Search by Police During Investigation; Remand — Procedure When Investigation Cannot Be Completed in 24 Hours
Remand procedure; maximum police custody; default bail if chargesheet not filed within 60/90 days
Legal Commentary
Explanation
Section 167 is among the most litigated provisions in all of Indian criminal law — it governs remand (judicial authorisation of custody beyond 24 hours) and contains the default bail provision that is the arrested person's most powerful liberty protection. The architecture has three layers. First layer — police custody: magistrate can authorise police custody (custody with police for purposes of investigation — interrogation, confrontation) for up to 15 days in total during the entire investigation.

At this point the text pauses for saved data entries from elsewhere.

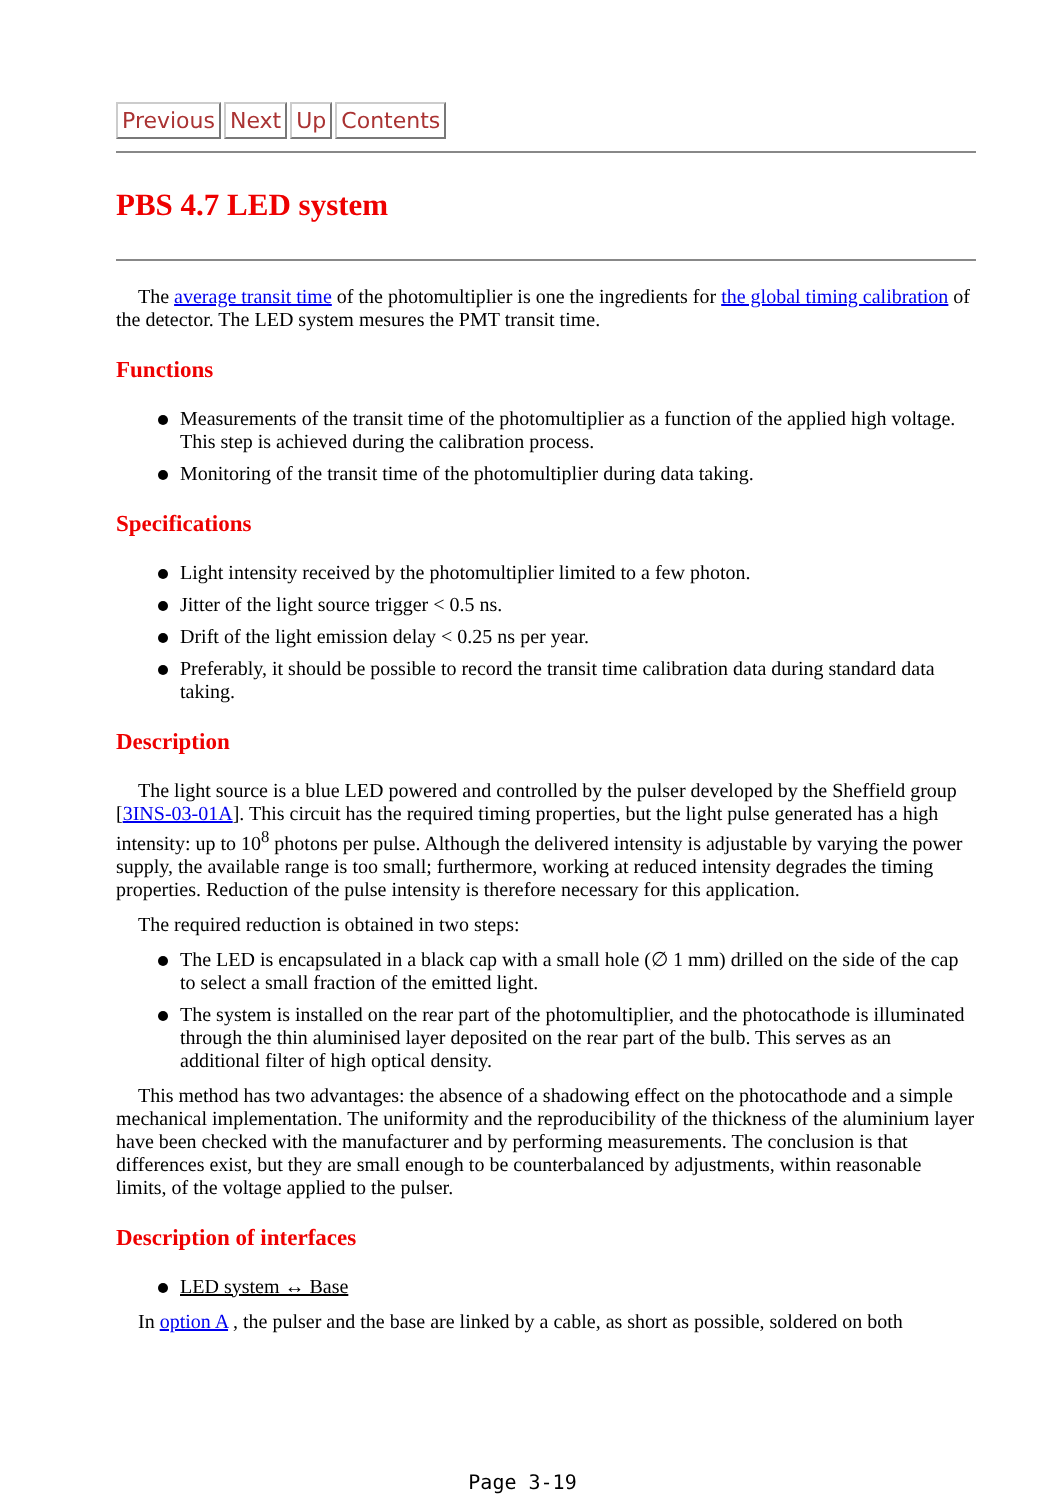Previous Next Up Contents
PBS 4.7 LED system
The average transit time of the photomultiplier is one the ingredients for the global timing calibration of the detector. The LED system mesures the PMT transit time.
Functions
Measurements of the transit time of the photomultiplier as a function of the applied high voltage. This step is achieved during the calibration process.
Monitoring of the transit time of the photomultiplier during data taking.
Specifications
Light intensity received by the photomultiplier limited to a few photon.
Jitter of the light source trigger < 0.5 ns.
Drift of the light emission delay < 0.25 ns per year.
Preferably, it should be possible to record the transit time calibration data during standard data taking.
Description
The light source is a blue LED powered and controlled by the pulser developed by the Sheffield group [3INS-03-01A]. This circuit has the required timing properties, but the light pulse generated has a high intensity: up to 10<sup>8</sup> photons per pulse. Although the delivered intensity is adjustable by varying the power supply, the available range is too small; furthermore, working at reduced intensity degrades the timing properties. Reduction of the pulse intensity is therefore necessary for this application.
The required reduction is obtained in two steps:
The LED is encapsulated in a black cap with a small hole (∅ 1 mm) drilled on the side of the cap to select a small fraction of the emitted light.
The system is installed on the rear part of the photomultiplier, and the photocathode is illuminated through the thin aluminised layer deposited on the rear part of the bulb. This serves as an additional filter of high optical density.
This method has two advantages: the absence of a shadowing effect on the photocathode and a simple mechanical implementation. The uniformity and the reproducibility of the thickness of the aluminium layer have been checked with the manufacturer and by performing measurements. The conclusion is that differences exist, but they are small enough to be counterbalanced by adjustments, within reasonable limits, of the voltage applied to the pulser.
Description of interfaces
LED system ↔ Base
In option A , the pulser and the base are linked by a cable, as short as possible, soldered on both
Page 3-19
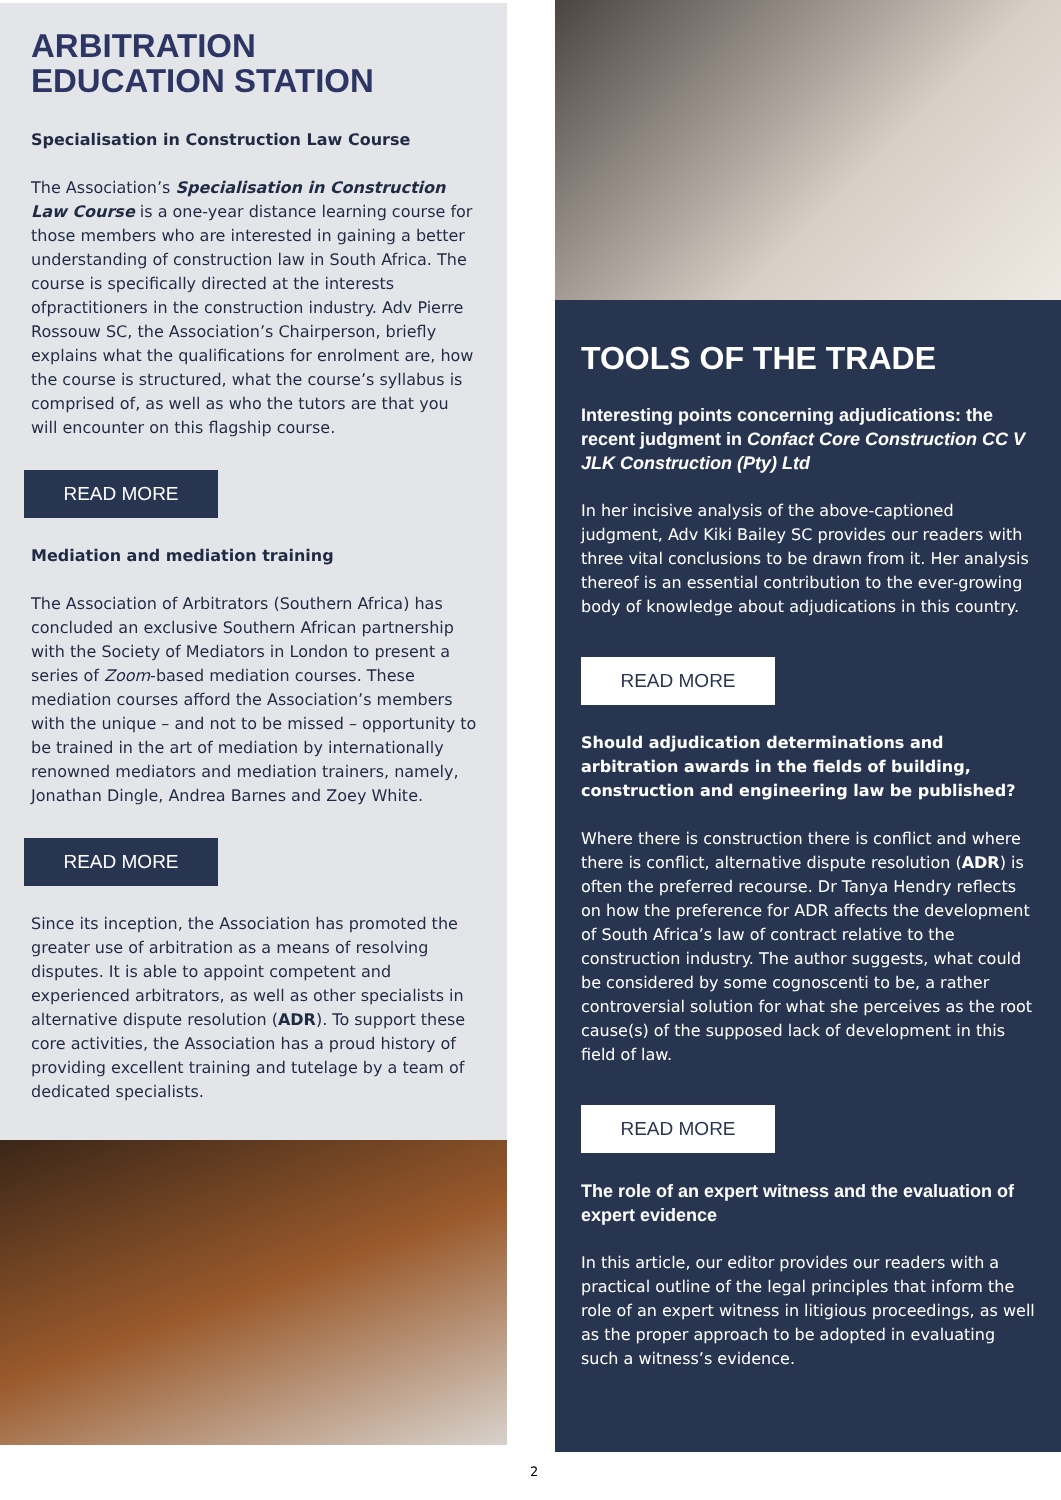ARBITRATION
EDUCATION STATION
Specialisation in Construction Law Course
The Association’s Specialisation in Construction Law Course is a one-year distance learning course for those members who are interested in gaining a better understanding of construction law in South Africa. The course is specifically directed at the interests ofpractitioners in the construction industry. Adv Pierre Rossouw SC, the Association’s Chairperson, briefly explains what the qualifications for enrolment are, how the course is structured, what the course’s syllabus is comprised of, as well as who the tutors are that you will encounter on this flagship course.
READ MORE
Mediation and mediation training
The Association of Arbitrators (Southern Africa) has concluded an exclusive Southern African partnership with the Society of Mediators in London to present a series of Zoom-based mediation courses. These mediation courses afford the Association’s members with the unique – and not to be missed – opportunity to be trained in the art of mediation by internationally renowned mediators and mediation trainers, namely, Jonathan Dingle, Andrea Barnes and Zoey White.
READ MORE
Since its inception, the Association has promoted the greater use of arbitration as a means of resolving disputes. It is able to appoint competent and experienced arbitrators, as well as other specialists in alternative dispute resolution (ADR). To support these core activities, the Association has a proud history of providing excellent training and tutelage by a team of dedicated specialists.
TOOLS OF THE TRADE
Interesting points concerning adjudications: the recent judgment in Confact Core Construction CC V JLK Construction (Pty) Ltd
In her incisive analysis of the above-captioned judgment, Adv Kiki Bailey SC provides our readers with three vital conclusions to be drawn from it. Her analysis thereof is an essential contribution to the ever-growing body of knowledge about adjudications in this country.
READ MORE
Should adjudication determinations and arbitration awards in the fields of building, construction and engineering law be published?
Where there is construction there is conflict and where there is conflict, alternative dispute resolution (ADR) is often the preferred recourse. Dr Tanya Hendry reflects on how the preference for ADR affects the development of South Africa’s law of contract relative to the construction industry. The author suggests, what could be considered by some cognoscenti to be, a rather controversial solution for what she perceives as the root cause(s) of the supposed lack of development in this field of law.
READ MORE
The role of an expert witness and the evaluation of expert evidence
In this article, our editor provides our readers with a practical outline of the legal principles that inform the role of an expert witness in litigious proceedings, as well as the proper approach to be adopted in evaluating such a witness’s evidence.
2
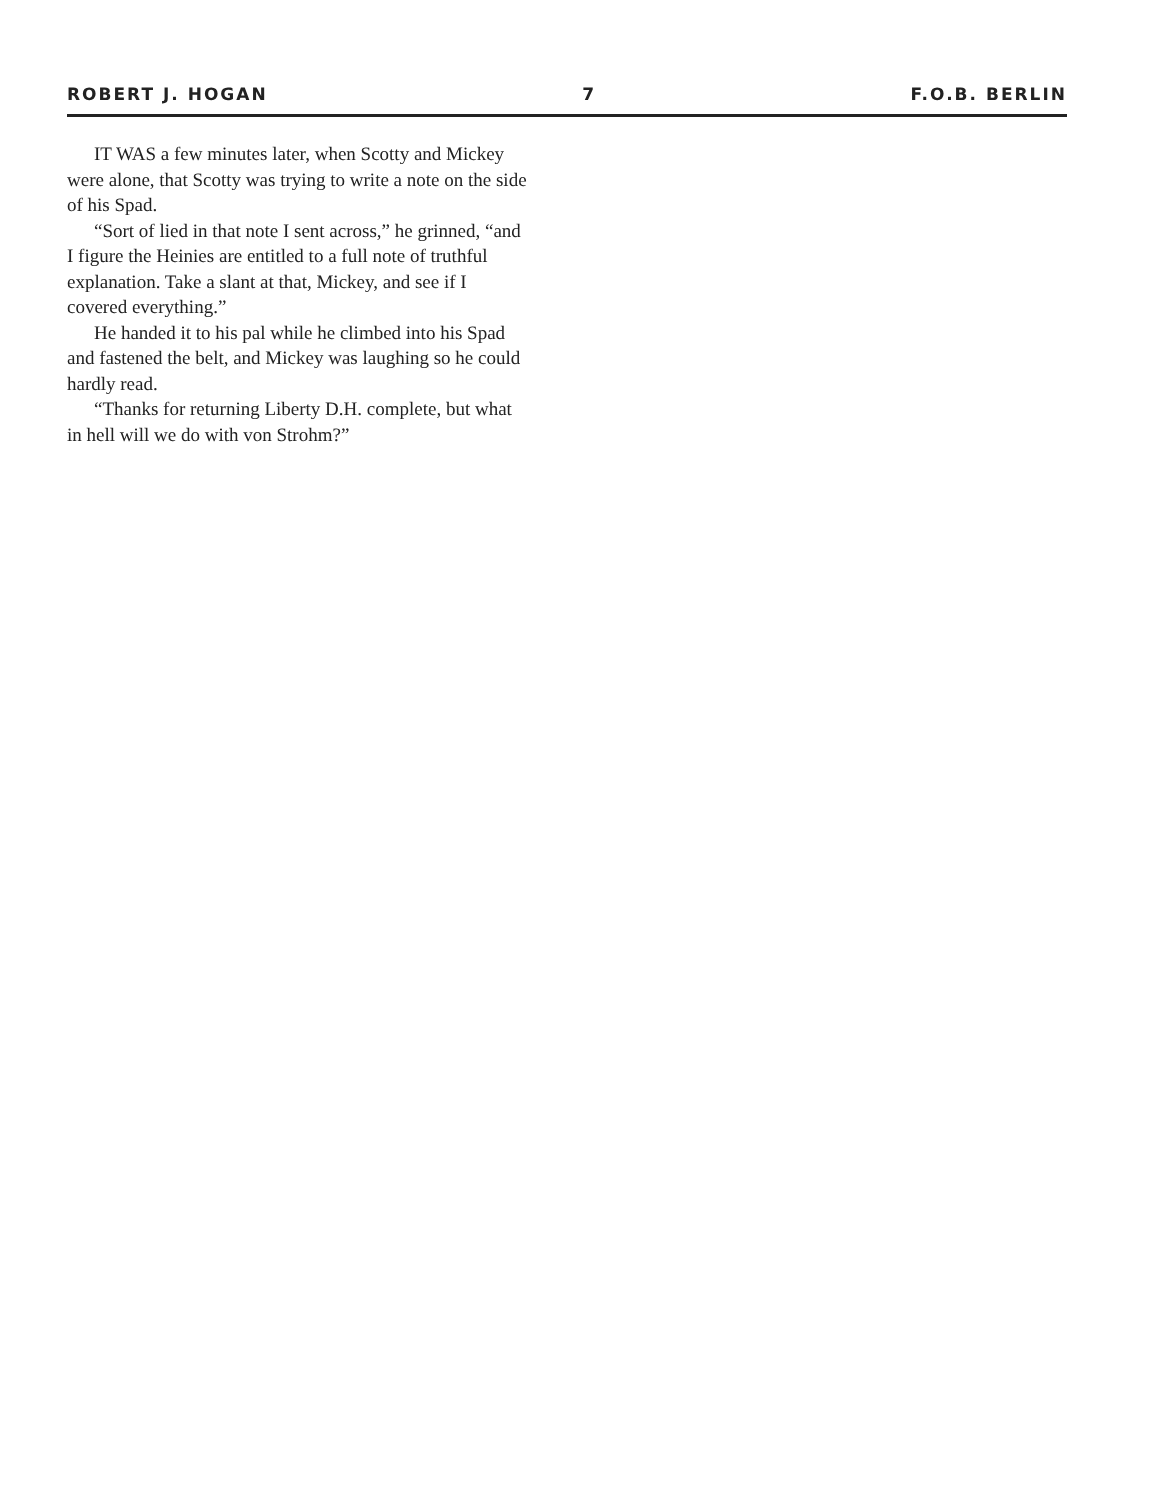ROBERT J. HOGAN 7 F.O.B. BERLIN
IT WAS a few minutes later, when Scotty and Mickey were alone, that Scotty was trying to write a note on the side of his Spad.
“Sort of lied in that note I sent across,” he grinned, “and I figure the Heinies are entitled to a full note of truthful explanation. Take a slant at that, Mickey, and see if I covered everything.”
He handed it to his pal while he climbed into his Spad and fastened the belt, and Mickey was laughing so he could hardly read.
“Thanks for returning Liberty D.H. complete, but what in hell will we do with von Strohm?”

After 15 days, the accused must be sent to judicial custody (custody in jail, not police station). This 15-day limit is absolute — police cannot get more police remand even if investigation is incomplete. Second layer — judicial custody: after 15 days police custody, the accused may be kept in judicial remand (jail) while investigation continues. Total custody cannot exceed 60 days (offences below 10 years) or 90 days (offences punishable with 10+ years/life/death). Third layer — default bail (also called statutory bail): if the chargesheet is not filed within 60/90 days, the accused has an indefeasible right to bail — they must be released if they furnish bail. This is the most powerful individual liberty protection in criminal procedure — it creates a hard deadline for police investigation and prevents indefinite pre-trial detention. The default bail right is enforceable the day after the deadline expires — courts cannot ignore it or postpone it. NDPS, UAPA, and some other special acts have modified timelines (often extended to 180 days) — but the default bail principle applies across all.